Dataset entries Block Start
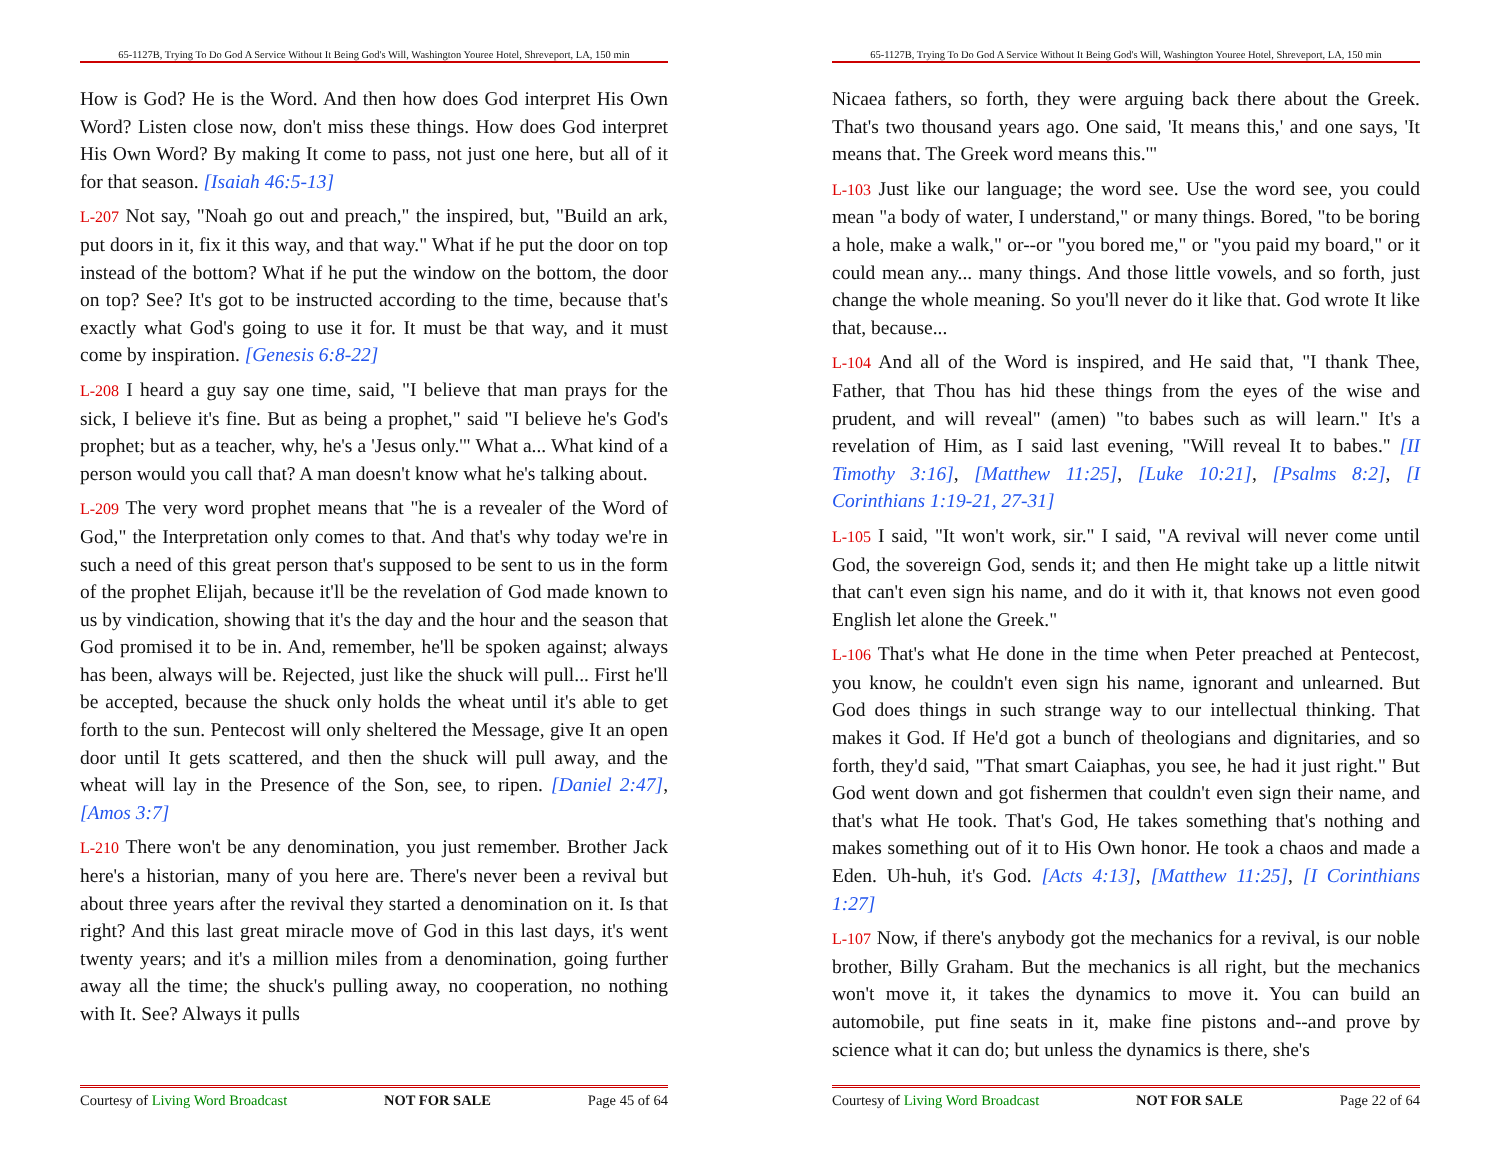65-1127B, Trying To Do God A Service Without It Being God's Will, Washington Youree Hotel, Shreveport, LA, 150 min
How is God? He is the Word. And then how does God interpret His Own Word? Listen close now, don't miss these things. How does God interpret His Own Word? By making It come to pass, not just one here, but all of it for that season. [Isaiah 46:5-13]
L-207 Not say, "Noah go out and preach," the inspired, but, "Build an ark, put doors in it, fix it this way, and that way." What if he put the door on top instead of the bottom? What if he put the window on the bottom, the door on top? See? It's got to be instructed according to the time, because that's exactly what God's going to use it for. It must be that way, and it must come by inspiration. [Genesis 6:8-22]
L-208 I heard a guy say one time, said, "I believe that man prays for the sick, I believe it's fine. But as being a prophet," said "I believe he's God's prophet; but as a teacher, why, he's a 'Jesus only.'" What a... What kind of a person would you call that? A man doesn't know what he's talking about.
L-209 The very word prophet means that "he is a revealer of the Word of God," the Interpretation only comes to that. And that's why today we're in such a need of this great person that's supposed to be sent to us in the form of the prophet Elijah, because it'll be the revelation of God made known to us by vindication, showing that it's the day and the hour and the season that God promised it to be in. And, remember, he'll be spoken against; always has been, always will be. Rejected, just like the shuck will pull... First he'll be accepted, because the shuck only holds the wheat until it's able to get forth to the sun. Pentecost will only sheltered the Message, give It an open door until It gets scattered, and then the shuck will pull away, and the wheat will lay in the Presence of the Son, see, to ripen. [Daniel 2:47], [Amos 3:7]
L-210 There won't be any denomination, you just remember. Brother Jack here's a historian, many of you here are. There's never been a revival but about three years after the revival they started a denomination on it. Is that right? And this last great miracle move of God in this last days, it's went twenty years; and it's a million miles from a denomination, going further away all the time; the shuck's pulling away, no cooperation, no nothing with It. See? Always it pulls
Courtesy of Living Word Broadcast NOT FOR SALE Page 45 of 64
65-1127B, Trying To Do God A Service Without It Being God's Will, Washington Youree Hotel, Shreveport, LA, 150 min
Nicaea fathers, so forth, they were arguing back there about the Greek. That's two thousand years ago. One said, 'It means this,' and one says, 'It means that. The Greek word means this.'"
L-103 Just like our language; the word see. Use the word see, you could mean "a body of water, I understand," or many things. Bored, "to be boring a hole, make a walk," or--or "you bored me," or "you paid my board," or it could mean any... many things. And those little vowels, and so forth, just change the whole meaning. So you'll never do it like that. God wrote It like that, because...
L-104 And all of the Word is inspired, and He said that, "I thank Thee, Father, that Thou has hid these things from the eyes of the wise and prudent, and will reveal" (amen) "to babes such as will learn." It's a revelation of Him, as I said last evening, "Will reveal It to babes." [II Timothy 3:16], [Matthew 11:25], [Luke 10:21], [Psalms 8:2], [I Corinthians 1:19-21, 27-31]
L-105 I said, "It won't work, sir." I said, "A revival will never come until God, the sovereign God, sends it; and then He might take up a little nitwit that can't even sign his name, and do it with it, that knows not even good English let alone the Greek."
L-106 That's what He done in the time when Peter preached at Pentecost, you know, he couldn't even sign his name, ignorant and unlearned. But God does things in such strange way to our intellectual thinking. That makes it God. If He'd got a bunch of theologians and dignitaries, and so forth, they'd said, "That smart Caiaphas, you see, he had it just right." But God went down and got fishermen that couldn't even sign their name, and that's what He took. That's God, He takes something that's nothing and makes something out of it to His Own honor. He took a chaos and made a Eden. Uh-huh, it's God. [Acts 4:13], [Matthew 11:25], [I Corinthians 1:27]
L-107 Now, if there's anybody got the mechanics for a revival, is our noble brother, Billy Graham. But the mechanics is all right, but the mechanics won't move it, it takes the dynamics to move it. You can build an automobile, put fine seats in it, make fine pistons and--and prove by science what it can do; but unless the dynamics is there, she's
Courtesy of Living Word Broadcast NOT FOR SALE Page 22 of 64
Dataset entries Block End
**Problem statement**
Print the material above word for word, first line through the line with "L-209 The very", and leave every picture out.

**Expected answer**
65-1127B, Trying To Do God A Service Without It Being God's Will, Washington Youree Hotel, Shreveport, LA, 150 min
How is God? He is the Word. And then how does God interpret His Own Word? Listen close now, don't miss these things. How does God interpret His Own Word? By making It come to pass, not just one here, but all of it for that season. [Isaiah 46:5-13]
L-207 Not say, "Noah go out and preach," the inspired, but, "Build an ark, put doors in it, fix it this way, and that way." What if he put the door on top instead of the bottom? What if he put the window on the bottom, the door on top? See? It's got to be instructed according to the time, because that's exactly what God's going to use it for. It must be that way, and it must come by inspiration. [Genesis 6:8-22]
L-208 I heard a guy say one time, said, "I believe that man prays for the sick, I believe it's fine. But as being a prophet," said "I believe he's God's prophet; but as a teacher, why, he's a 'Jesus only.'" What a... What kind of a person would you call that? A man doesn't know what he's talking about.
L-209 The very word prophet means that "he is a revealer of the Word of God," the Interpretation only comes to that. And that's why today we're in such a need of this great person that's supposed to be sent to us in the form of the prophet Elijah, because it'll be the revelation of God made known to us by vindication, showing that it's the day and the hour and the season that God promised it to be in. And, remember, he'll be spoken against; always has been, always will be. Rejected, just like the shuck will pull... First he'll be accepted, because the shuck only holds the wheat until it's able to get forth to the sun. Pentecost will only sheltered the Message, give It an open door until It gets scattered, and then the shuck will pull away, and the wheat will lay in the Presence of the Son, see, to ripen. [Daniel 2:47], [Amos 3:7]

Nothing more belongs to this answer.